TEKS DOKUMEN:
□ □ □ □ □

Misalnya: kontradiksi antara hukum dialektika materialisme atau dialektika historisme yang mengandaikan pertarungan (proses dialektis) yang tak pernah henti dan tak pernah berakhir dalam sebuah masyarakat. Adanya akhir sejarah dalam pikiran idelogi komunis, dengan terbentuknya masyarakat komunis, bertentangan dengan dalam hukum dialektika materialisme yang tidak kenal “akhir sejarah”, sejarah adalah “pertarungan yang tiada henti”. Sebuah dialektika yang tak pernah punya akhir. Ini sebagian kecil contoh.
Dan oleh sebab itu, semakin kecil kontradiksi dalam sebuah ideologi, ia memiliki kekuatan menghadapi kritik dan serangan lawan ideologi. Semakin besar kontradiksi intenal antar konsep-konsep dalam sebuah ideologi, akan semakin lemah menghadapi serangan lawan ideologinya. Bagaimana dengan ideologi PMII bila di teropong dengan perspektif semacam ini.

□ □ □ □ □

Data teks hasil ekstraksi halaman:

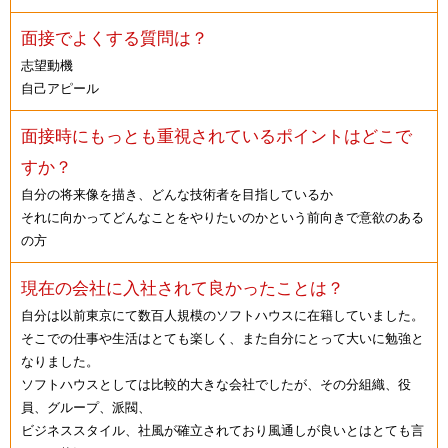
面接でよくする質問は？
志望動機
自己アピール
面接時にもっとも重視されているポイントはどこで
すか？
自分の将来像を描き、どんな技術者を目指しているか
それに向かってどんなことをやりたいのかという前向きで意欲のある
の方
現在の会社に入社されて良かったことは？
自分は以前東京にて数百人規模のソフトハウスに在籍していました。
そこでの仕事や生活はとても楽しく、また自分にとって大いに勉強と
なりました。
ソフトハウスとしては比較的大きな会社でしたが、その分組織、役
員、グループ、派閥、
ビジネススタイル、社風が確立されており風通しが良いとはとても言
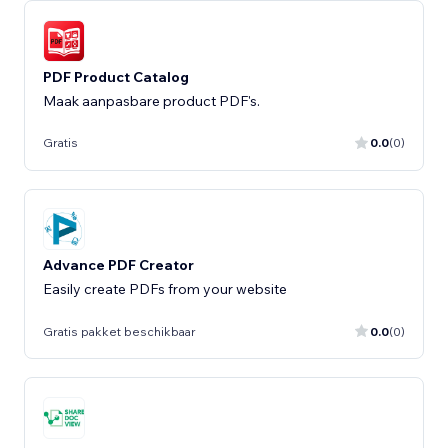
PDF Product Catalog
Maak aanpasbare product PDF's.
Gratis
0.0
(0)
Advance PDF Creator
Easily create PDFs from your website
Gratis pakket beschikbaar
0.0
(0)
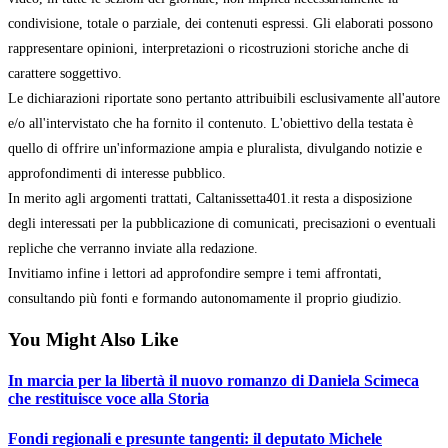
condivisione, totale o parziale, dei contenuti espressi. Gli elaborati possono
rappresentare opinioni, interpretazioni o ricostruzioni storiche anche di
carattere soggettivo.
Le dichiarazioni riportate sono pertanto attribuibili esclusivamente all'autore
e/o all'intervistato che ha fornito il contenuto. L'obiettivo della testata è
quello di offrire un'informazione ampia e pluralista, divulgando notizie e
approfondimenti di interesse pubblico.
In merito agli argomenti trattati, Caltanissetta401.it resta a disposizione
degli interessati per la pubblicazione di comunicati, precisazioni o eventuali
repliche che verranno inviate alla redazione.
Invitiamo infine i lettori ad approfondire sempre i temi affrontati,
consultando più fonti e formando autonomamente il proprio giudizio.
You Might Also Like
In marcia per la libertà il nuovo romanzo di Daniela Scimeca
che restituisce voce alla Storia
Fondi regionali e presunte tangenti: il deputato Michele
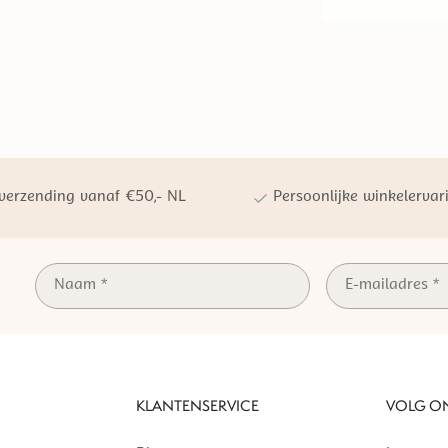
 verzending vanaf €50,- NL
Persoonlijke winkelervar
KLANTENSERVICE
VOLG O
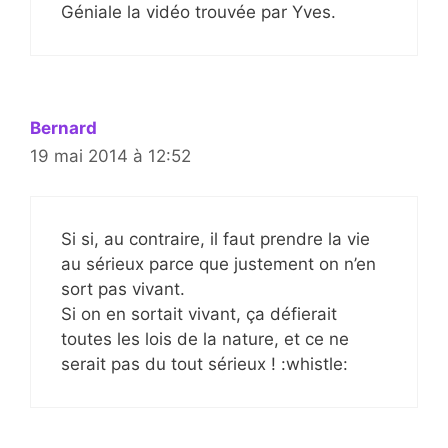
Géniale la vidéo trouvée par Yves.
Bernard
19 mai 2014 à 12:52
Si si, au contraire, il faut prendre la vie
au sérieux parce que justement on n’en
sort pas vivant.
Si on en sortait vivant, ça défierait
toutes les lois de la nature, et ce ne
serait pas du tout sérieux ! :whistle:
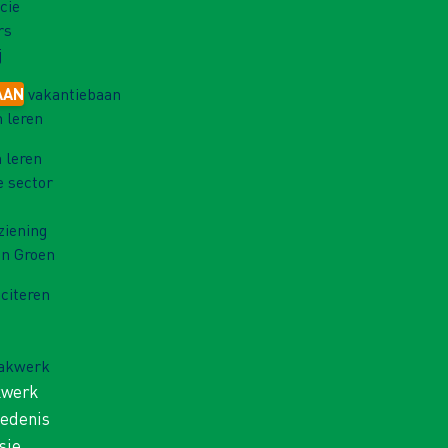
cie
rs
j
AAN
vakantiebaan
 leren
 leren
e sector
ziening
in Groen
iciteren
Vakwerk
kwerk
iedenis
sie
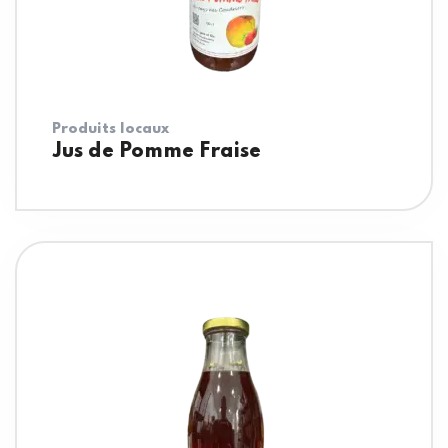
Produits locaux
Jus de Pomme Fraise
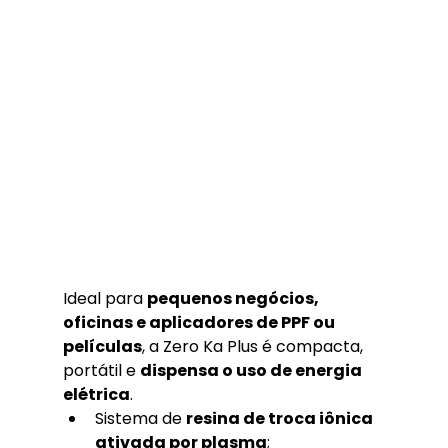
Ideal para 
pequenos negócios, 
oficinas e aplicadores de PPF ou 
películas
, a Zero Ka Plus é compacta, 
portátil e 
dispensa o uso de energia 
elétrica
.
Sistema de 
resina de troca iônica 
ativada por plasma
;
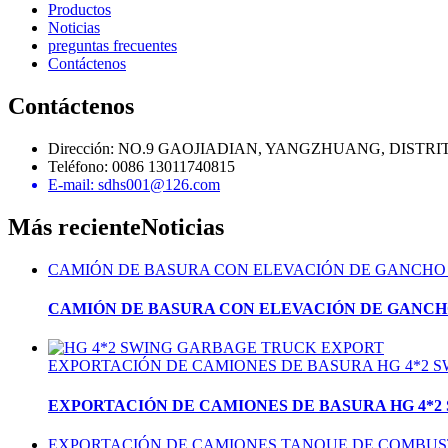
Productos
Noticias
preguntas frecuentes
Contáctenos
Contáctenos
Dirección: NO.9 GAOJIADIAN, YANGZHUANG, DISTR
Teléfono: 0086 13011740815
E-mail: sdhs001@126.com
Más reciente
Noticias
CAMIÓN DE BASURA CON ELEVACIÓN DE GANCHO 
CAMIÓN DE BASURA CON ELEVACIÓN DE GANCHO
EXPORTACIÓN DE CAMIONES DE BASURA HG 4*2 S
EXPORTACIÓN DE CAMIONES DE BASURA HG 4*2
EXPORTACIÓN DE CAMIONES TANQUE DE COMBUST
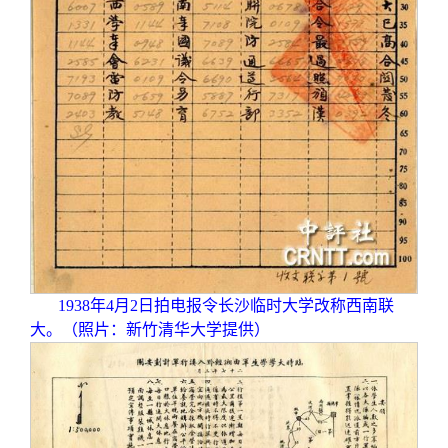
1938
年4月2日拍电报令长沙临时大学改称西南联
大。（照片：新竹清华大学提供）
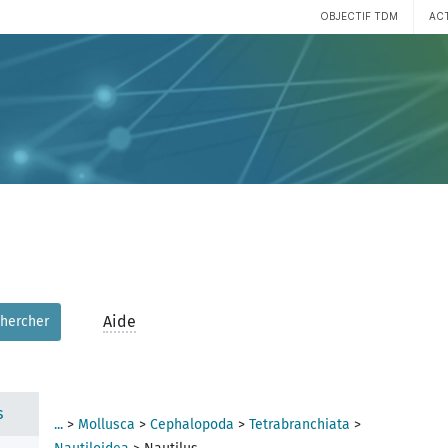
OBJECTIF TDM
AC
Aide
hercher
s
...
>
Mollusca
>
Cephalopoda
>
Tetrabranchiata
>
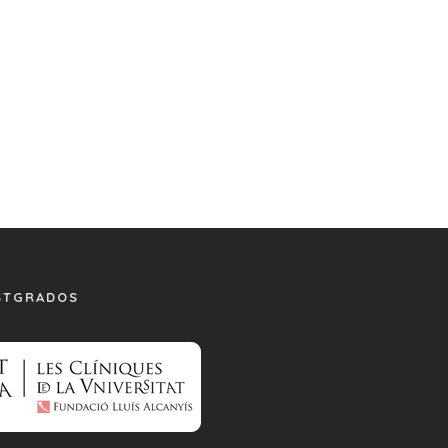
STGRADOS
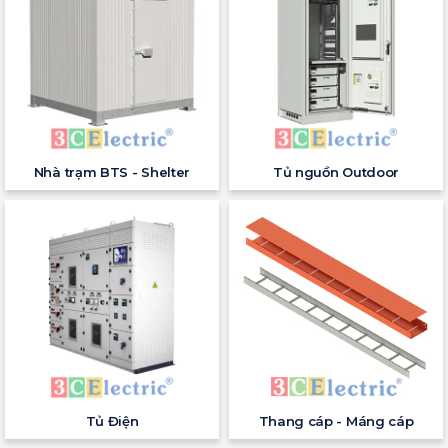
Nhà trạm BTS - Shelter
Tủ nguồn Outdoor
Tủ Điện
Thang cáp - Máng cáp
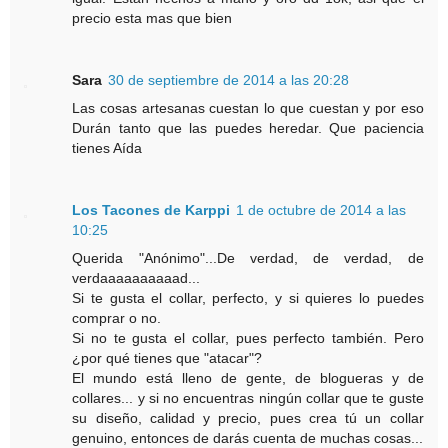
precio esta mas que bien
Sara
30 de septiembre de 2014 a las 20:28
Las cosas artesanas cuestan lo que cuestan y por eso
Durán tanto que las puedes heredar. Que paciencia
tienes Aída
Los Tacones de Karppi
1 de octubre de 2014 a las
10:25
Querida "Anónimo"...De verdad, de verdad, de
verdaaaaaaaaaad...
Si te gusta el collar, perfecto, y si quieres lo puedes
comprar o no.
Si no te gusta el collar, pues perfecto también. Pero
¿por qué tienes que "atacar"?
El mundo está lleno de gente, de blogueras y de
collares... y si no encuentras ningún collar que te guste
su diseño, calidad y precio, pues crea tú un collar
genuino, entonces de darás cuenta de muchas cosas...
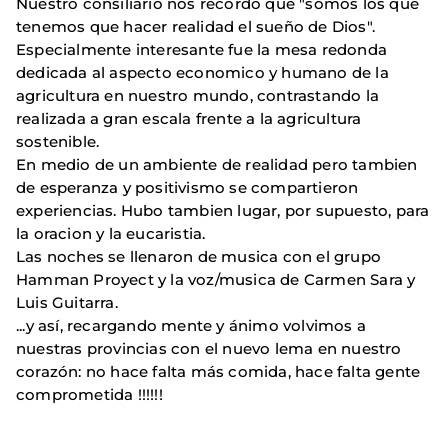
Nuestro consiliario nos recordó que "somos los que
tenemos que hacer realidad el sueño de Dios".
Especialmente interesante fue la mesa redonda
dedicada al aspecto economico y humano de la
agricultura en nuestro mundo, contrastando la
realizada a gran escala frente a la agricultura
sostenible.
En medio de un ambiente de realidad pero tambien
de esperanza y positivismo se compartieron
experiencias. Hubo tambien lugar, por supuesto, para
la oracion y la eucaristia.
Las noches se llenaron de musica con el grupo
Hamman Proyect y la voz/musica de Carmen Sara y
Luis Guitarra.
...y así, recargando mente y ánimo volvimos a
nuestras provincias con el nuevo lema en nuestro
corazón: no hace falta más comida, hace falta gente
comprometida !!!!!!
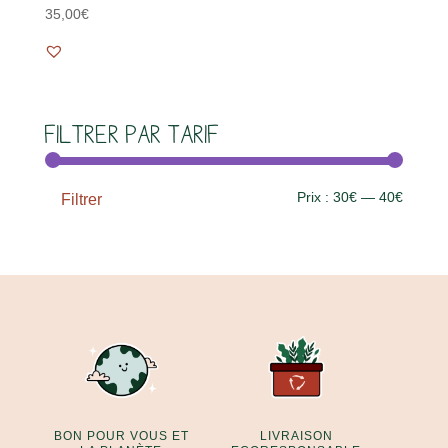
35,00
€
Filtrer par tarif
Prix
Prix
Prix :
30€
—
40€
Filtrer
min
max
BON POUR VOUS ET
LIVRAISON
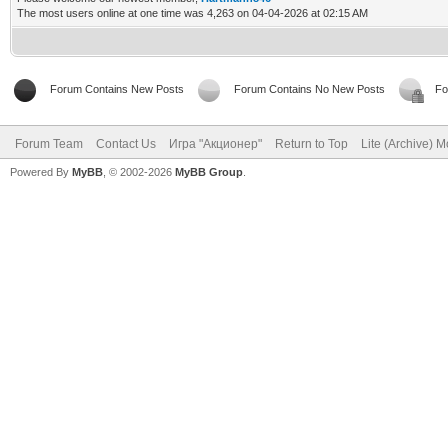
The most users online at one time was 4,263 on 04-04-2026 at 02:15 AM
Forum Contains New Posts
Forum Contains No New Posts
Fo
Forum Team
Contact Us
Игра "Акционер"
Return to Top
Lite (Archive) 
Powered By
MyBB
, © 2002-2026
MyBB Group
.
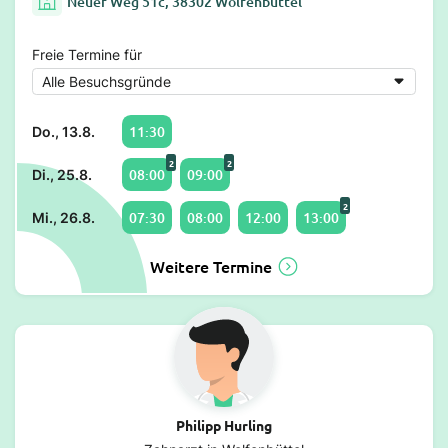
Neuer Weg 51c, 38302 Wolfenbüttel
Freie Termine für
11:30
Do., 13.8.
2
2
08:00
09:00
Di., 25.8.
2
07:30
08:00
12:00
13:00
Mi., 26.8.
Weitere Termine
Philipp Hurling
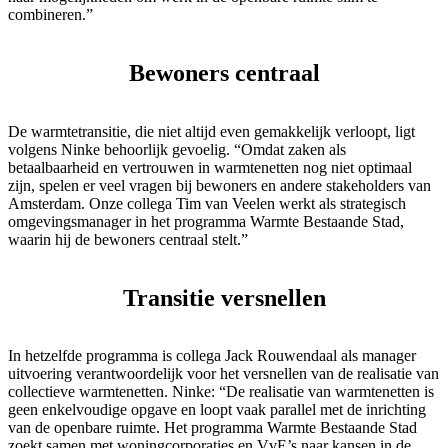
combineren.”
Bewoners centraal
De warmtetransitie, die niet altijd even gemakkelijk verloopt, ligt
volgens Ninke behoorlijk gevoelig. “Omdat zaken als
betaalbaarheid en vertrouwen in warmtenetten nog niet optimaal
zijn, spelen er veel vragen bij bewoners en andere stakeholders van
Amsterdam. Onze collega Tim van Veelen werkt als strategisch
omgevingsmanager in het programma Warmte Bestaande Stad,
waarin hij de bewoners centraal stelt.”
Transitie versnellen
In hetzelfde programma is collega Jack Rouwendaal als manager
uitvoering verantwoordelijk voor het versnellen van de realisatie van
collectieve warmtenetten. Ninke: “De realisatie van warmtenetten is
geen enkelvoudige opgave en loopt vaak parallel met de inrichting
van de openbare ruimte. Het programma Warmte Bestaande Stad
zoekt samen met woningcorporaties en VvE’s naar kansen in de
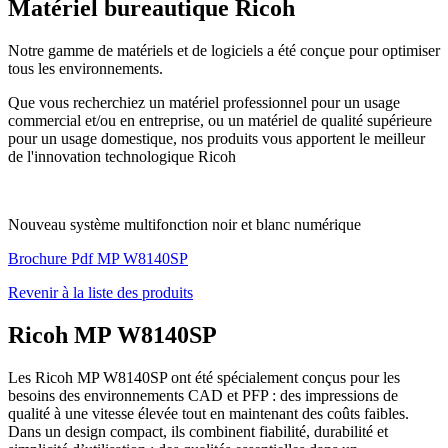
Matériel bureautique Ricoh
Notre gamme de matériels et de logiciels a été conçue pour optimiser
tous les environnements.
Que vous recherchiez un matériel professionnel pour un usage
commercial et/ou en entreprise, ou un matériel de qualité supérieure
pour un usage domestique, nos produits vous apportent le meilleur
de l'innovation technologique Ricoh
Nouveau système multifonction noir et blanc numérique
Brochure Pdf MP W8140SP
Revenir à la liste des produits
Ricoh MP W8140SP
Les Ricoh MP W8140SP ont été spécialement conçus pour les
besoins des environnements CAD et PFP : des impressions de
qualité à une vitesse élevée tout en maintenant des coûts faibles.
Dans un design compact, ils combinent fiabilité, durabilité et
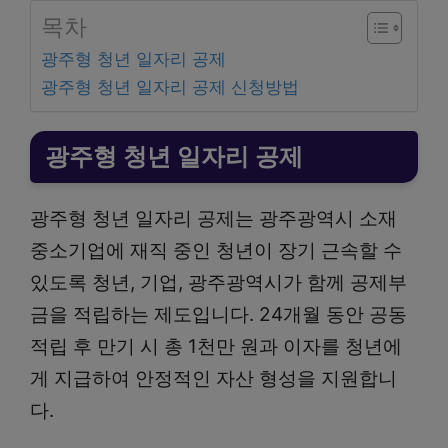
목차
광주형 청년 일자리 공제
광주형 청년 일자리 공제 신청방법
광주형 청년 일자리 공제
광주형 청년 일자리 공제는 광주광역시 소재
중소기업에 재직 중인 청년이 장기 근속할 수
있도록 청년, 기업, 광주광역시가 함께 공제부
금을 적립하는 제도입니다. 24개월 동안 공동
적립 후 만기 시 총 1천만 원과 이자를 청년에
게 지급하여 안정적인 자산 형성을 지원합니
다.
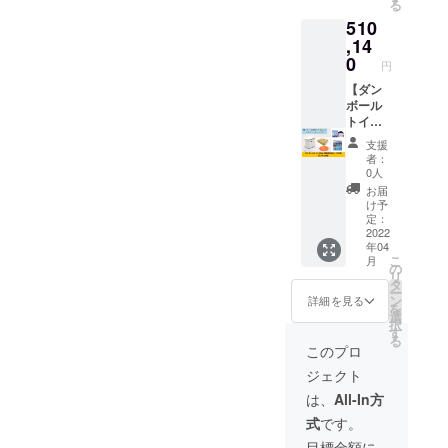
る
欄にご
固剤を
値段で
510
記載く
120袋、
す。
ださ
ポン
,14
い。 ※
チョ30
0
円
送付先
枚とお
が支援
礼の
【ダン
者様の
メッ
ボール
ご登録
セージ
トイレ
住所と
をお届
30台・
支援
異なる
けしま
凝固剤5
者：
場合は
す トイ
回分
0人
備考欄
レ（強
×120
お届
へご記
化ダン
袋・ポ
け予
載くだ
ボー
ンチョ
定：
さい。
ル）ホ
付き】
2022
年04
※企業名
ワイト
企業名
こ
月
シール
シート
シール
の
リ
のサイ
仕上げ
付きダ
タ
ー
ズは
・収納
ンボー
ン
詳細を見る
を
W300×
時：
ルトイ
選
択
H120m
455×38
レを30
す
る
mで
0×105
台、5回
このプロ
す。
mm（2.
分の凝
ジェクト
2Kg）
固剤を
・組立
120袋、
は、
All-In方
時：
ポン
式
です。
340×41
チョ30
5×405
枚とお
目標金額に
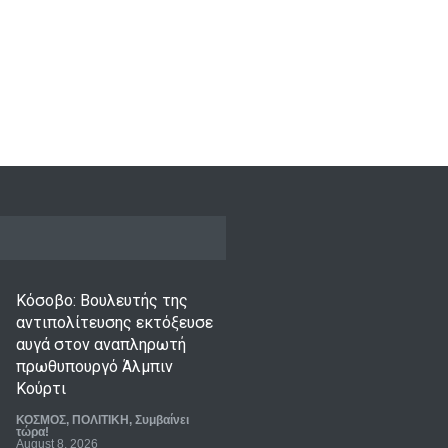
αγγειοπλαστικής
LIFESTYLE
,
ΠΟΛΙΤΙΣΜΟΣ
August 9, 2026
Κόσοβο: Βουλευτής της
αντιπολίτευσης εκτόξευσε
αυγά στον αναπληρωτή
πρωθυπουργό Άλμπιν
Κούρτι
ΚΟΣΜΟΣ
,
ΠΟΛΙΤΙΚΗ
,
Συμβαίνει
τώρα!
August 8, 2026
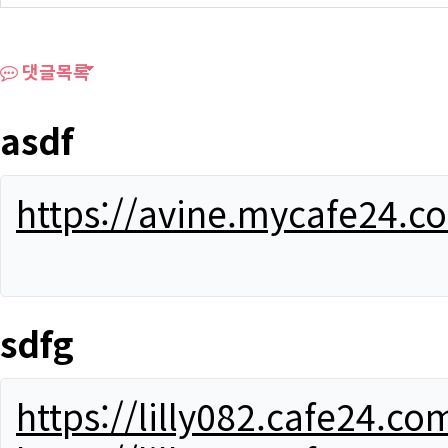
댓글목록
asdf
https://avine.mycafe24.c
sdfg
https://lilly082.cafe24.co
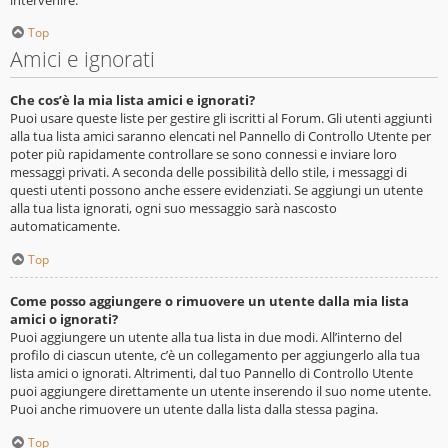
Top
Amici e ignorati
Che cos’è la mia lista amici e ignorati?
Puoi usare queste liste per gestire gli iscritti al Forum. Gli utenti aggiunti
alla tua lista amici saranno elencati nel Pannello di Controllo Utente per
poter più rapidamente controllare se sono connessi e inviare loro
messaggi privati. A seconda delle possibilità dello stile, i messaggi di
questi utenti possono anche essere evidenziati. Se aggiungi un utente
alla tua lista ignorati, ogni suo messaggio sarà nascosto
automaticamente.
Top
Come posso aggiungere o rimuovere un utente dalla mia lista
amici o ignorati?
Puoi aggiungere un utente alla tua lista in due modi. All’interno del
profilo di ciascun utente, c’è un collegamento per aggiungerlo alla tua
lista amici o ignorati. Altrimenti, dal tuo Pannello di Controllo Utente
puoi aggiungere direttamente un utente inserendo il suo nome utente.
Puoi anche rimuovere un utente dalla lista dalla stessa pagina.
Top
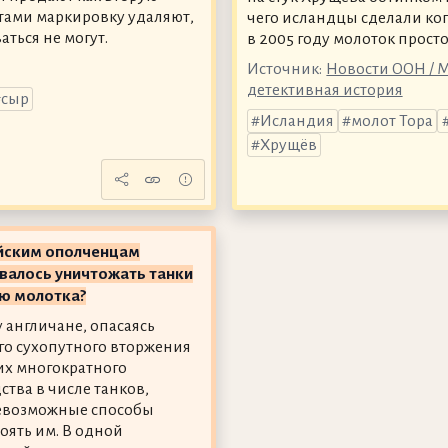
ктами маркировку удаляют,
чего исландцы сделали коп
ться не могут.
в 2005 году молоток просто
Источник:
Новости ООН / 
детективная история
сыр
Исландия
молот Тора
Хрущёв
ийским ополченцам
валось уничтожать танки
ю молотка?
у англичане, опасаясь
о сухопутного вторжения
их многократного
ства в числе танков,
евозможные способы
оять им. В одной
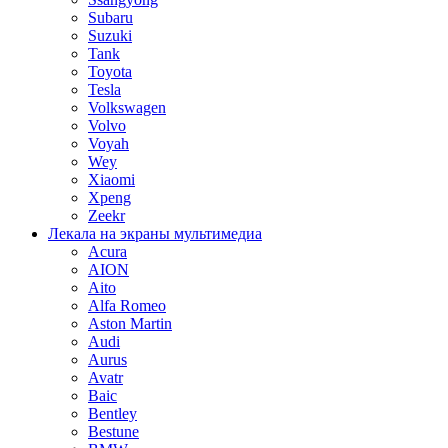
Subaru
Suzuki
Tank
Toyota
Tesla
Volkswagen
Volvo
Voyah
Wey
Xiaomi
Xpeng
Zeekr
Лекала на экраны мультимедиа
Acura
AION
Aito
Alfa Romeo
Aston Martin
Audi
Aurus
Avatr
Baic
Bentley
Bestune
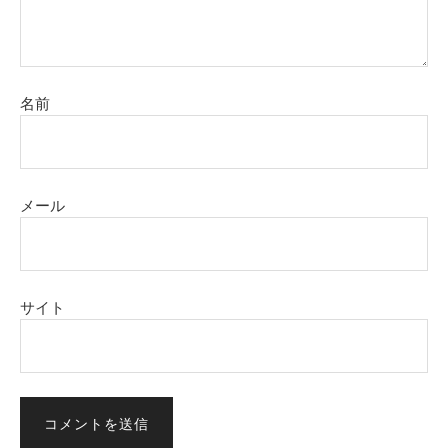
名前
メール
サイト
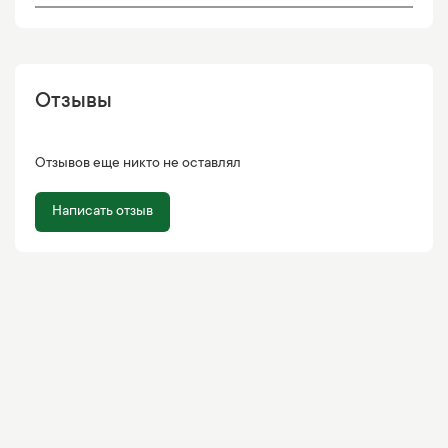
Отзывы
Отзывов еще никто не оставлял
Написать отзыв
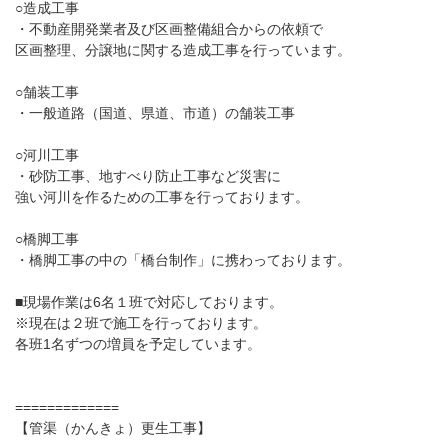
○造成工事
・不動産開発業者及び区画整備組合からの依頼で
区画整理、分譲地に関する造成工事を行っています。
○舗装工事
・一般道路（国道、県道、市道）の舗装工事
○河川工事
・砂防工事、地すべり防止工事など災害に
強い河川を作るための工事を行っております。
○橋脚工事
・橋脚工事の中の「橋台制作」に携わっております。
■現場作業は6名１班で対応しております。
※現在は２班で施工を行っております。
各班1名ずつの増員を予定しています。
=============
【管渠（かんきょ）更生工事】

□ □ □ □ □

TUGAS DAN LATIHAN:
a. Tolong tentukan apakah setiap pernyataan berikut sesuai dengan teks tentang kontradiksi dalam ideologi, dengan jawaban ya atau tidak disertai kutipan kata-kata penentunya dari teks: (i) hukum dialektika materialisme mengenal "akhir sejarah"; (ii) ideologi dengan kontradiksi yang semakin kecil memiliki kekuatan menghadapi kritik; (iii) contoh yang diberikan teks disebut sebagai contoh yang lengkap.
b. Lanjutkan teks tentang kontradiksi dalam ideologi mulai dari kalimat terakhirnya.

KUMPULAN JAWABAN:
a.
(i) Tidak: "hukum dialektika materialisme yang tidak kenal “akhir sejarah”"
(ii) Ya: "semakin kecil kontradiksi dalam sebuah ideologi, ia memiliki kekuatan menghadapi kritik dan serangan lawan ideologi"
(iii) Tidak: "Ini sebagian kecil contoh."

b.
Kritis, Transendensi dan Transformasi: Ideologi PMII?
Memperhatikan beberapa nilai yang sering di ritualisasi PMII dalam perjalanan sejarahnya, (saya) mencoba mencari rangkaian yang ‘mungkin’ dari ideology kita sebagai organisasi gerakan yakni:
1. Landasan etis
Disinilah posisi NDP dan Aswaja harus di letakkan. Seperangkat nilai ini membangun roh, semangat, dan keberfihakan kita. NDP jelas memberi landasan bagaimana transendensi atas nilai-nilai ilahiyah harus terwujud dimuka bumi dalam kehidupan sosial.
2. Landasan filosofis
Kritisisme, sebagai alat tafsir realitas menemukan tempatnya di sini. Namun sikap kritis ini harus di derivasi secara lebih detail dengan menggunakan pisau analisis yang lebih tajam dengan teori sosial yang sesuai dengan keberfihakan PMII terhadap basis sosial dan kulturalnya (kaum mustadha’fin dan islam tradisionalis).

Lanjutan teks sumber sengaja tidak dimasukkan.